Thursday, June 17, 2004

No link? 

The "New York Times" on a September 11 Commission conclusion:

"A report of a clandestine meeting in Prague between Mohammed Atta and an Iraqi intelligence officer first surfaced shortly after the Sept. 11 attacks. And even though serious doubt was cast on the report, it was repeatedly cited by some Bush administration officials and others as evidence of a link between Al Qaeda and Iraq.

"But on Wednesday, the Sept. 11 commission said its investigation had found that the meeting never took place.

"In its report on the Sept. 11 plot, the commission staff disclosed for the first time F.B.I. evidence that strongly suggested that Mr. Atta was in the United States at the time of the supposed Prague meeting.

"The report cited a photograph taken by a bank surveillance camera in Virginia showing Mr.

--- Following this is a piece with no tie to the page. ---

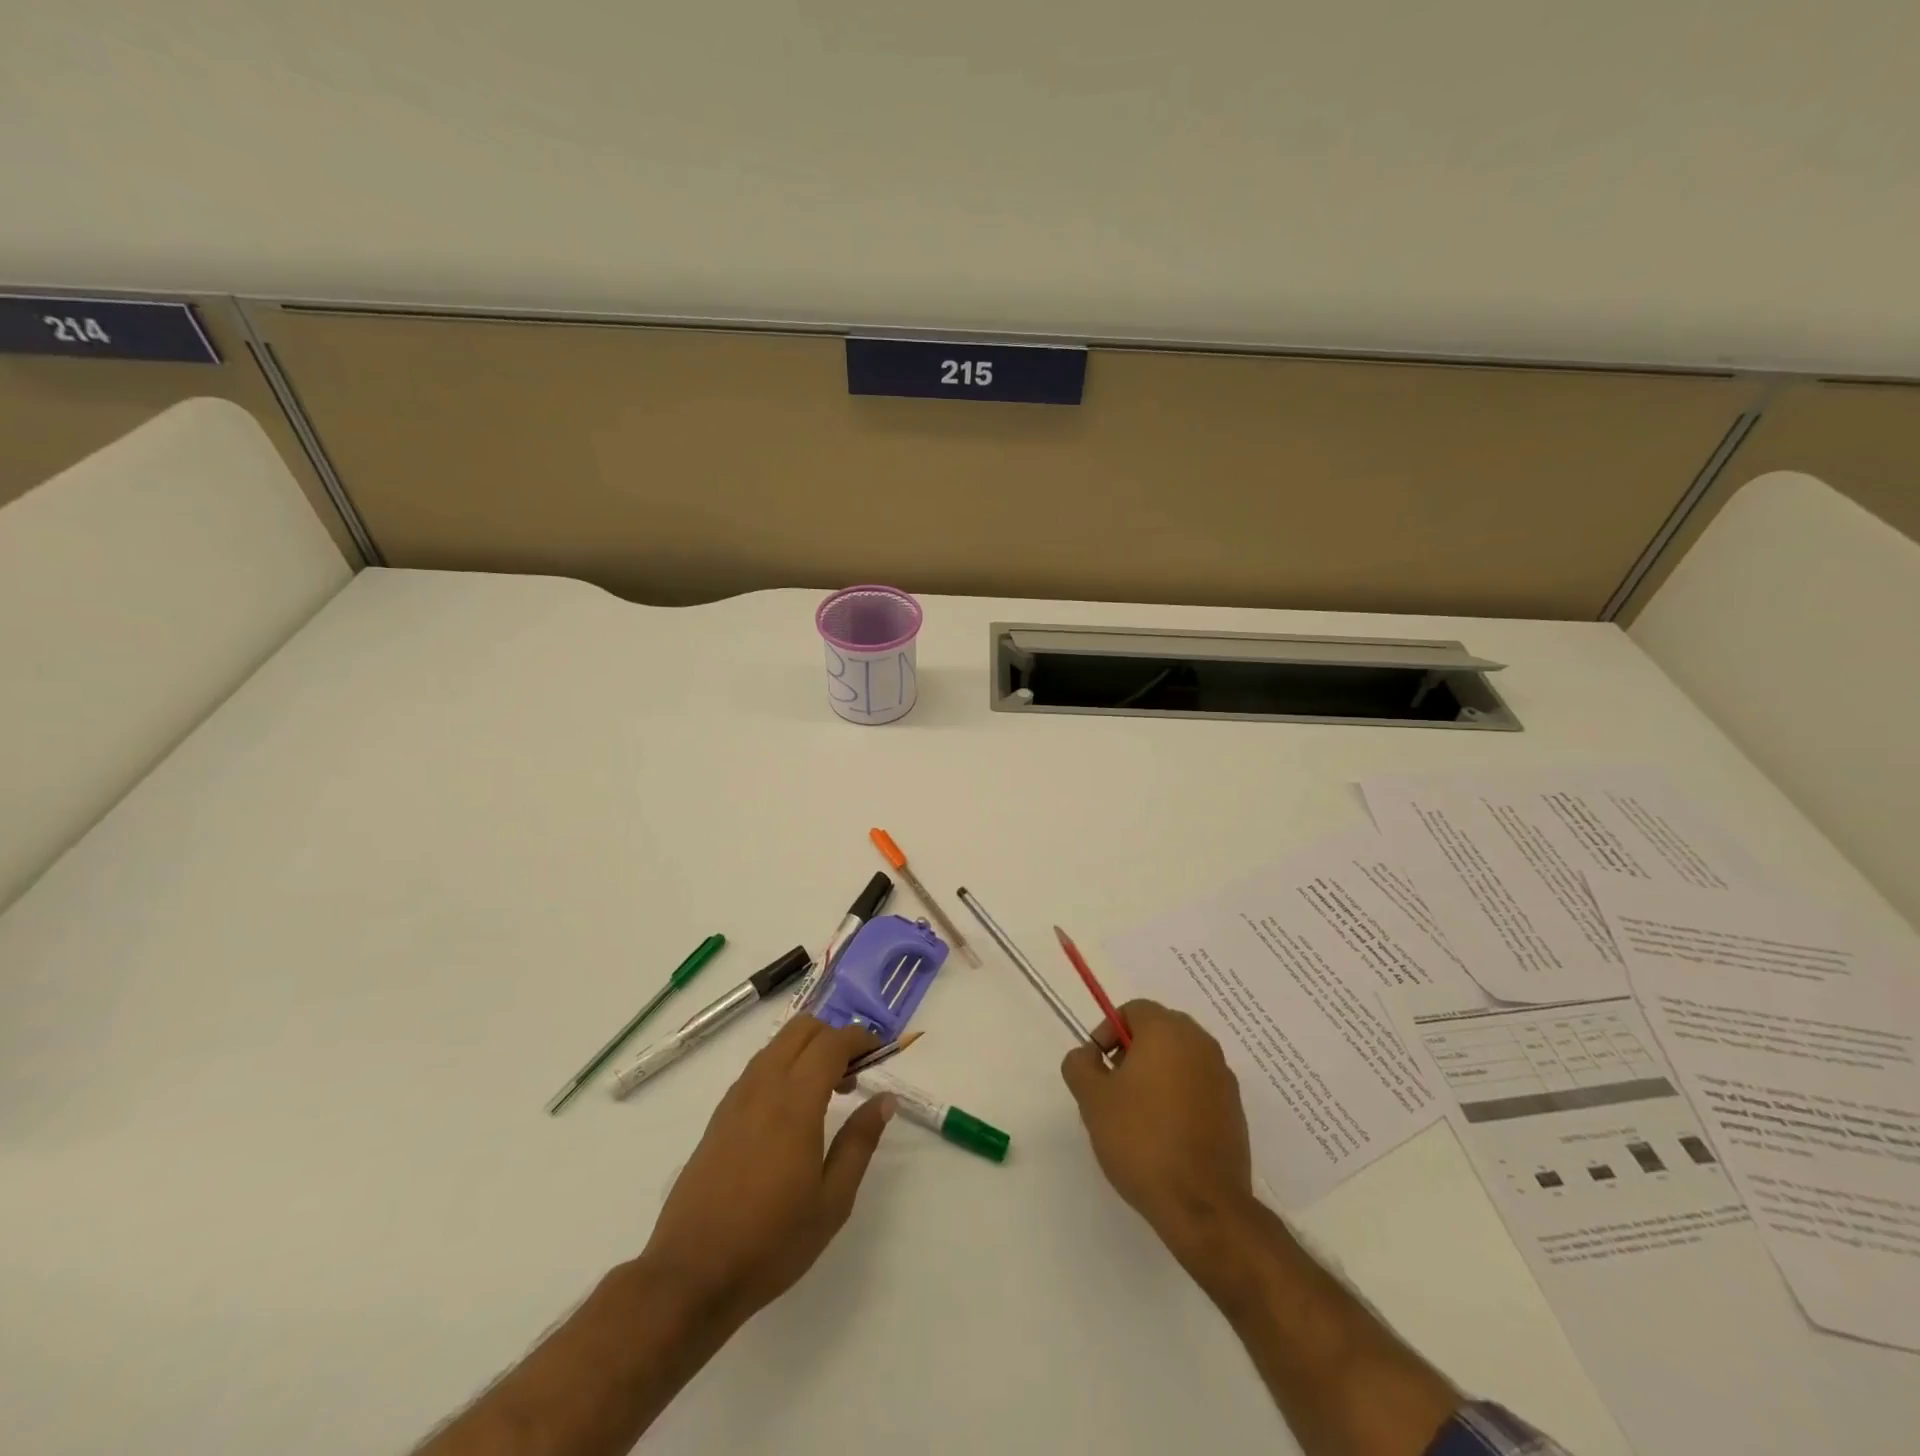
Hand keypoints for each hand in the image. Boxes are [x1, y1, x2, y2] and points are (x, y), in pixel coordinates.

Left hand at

Atta withdrawing money on April 4, 2001, a few days before the supposed Prague meeting on April 9, and records showing his cell phone was used on April 6, 9, 10 and 11 in Florida."
There are a few small problems with that:

1) how is Atta's withdrawing money from an ATM on April 4 the evidence that he was still in the US five days later, on April 9?

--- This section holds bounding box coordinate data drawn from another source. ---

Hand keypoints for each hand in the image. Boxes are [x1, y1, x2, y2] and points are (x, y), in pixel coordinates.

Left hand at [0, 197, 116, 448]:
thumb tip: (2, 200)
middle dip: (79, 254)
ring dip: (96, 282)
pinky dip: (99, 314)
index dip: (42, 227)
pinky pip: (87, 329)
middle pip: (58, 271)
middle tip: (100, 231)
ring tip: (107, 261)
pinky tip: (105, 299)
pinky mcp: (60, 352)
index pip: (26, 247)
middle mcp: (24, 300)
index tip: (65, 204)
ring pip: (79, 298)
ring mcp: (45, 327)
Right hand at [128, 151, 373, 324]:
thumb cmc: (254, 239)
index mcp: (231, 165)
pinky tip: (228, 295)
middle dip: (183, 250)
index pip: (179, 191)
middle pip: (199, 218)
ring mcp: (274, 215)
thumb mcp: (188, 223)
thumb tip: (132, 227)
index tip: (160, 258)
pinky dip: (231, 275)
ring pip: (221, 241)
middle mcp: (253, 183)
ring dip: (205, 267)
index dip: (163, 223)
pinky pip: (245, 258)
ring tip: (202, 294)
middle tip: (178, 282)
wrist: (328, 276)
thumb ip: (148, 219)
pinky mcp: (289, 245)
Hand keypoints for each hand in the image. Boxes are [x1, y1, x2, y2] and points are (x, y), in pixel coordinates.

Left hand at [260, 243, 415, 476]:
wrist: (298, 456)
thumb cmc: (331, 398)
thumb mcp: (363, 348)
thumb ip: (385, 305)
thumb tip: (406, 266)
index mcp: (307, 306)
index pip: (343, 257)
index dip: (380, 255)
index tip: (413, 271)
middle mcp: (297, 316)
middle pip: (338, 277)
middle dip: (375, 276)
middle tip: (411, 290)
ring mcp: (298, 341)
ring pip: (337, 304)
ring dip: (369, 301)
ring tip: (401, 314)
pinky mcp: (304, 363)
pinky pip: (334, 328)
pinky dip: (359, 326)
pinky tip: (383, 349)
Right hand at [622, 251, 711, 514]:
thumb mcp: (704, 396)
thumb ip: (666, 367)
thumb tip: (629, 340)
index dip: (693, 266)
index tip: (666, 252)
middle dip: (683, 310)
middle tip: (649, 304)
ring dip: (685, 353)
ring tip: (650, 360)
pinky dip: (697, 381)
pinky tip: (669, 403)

2) the phone records show his cell phone was used in Florida - unfortunately they don't show who actually used the phone. When he withdrew money on April 4, Atta was traveling with his roommate, Marwan Al-Shehhi. How can authorities be sure that Atta didn't leave his cell phone with Al-Shehhi or another associate?

None of it is really new stuff - you can read about it here and here. By the way, contrary to Western media reports in early 2002, the Czech authorities never officially backed down on their claim that the Prague meeting took place.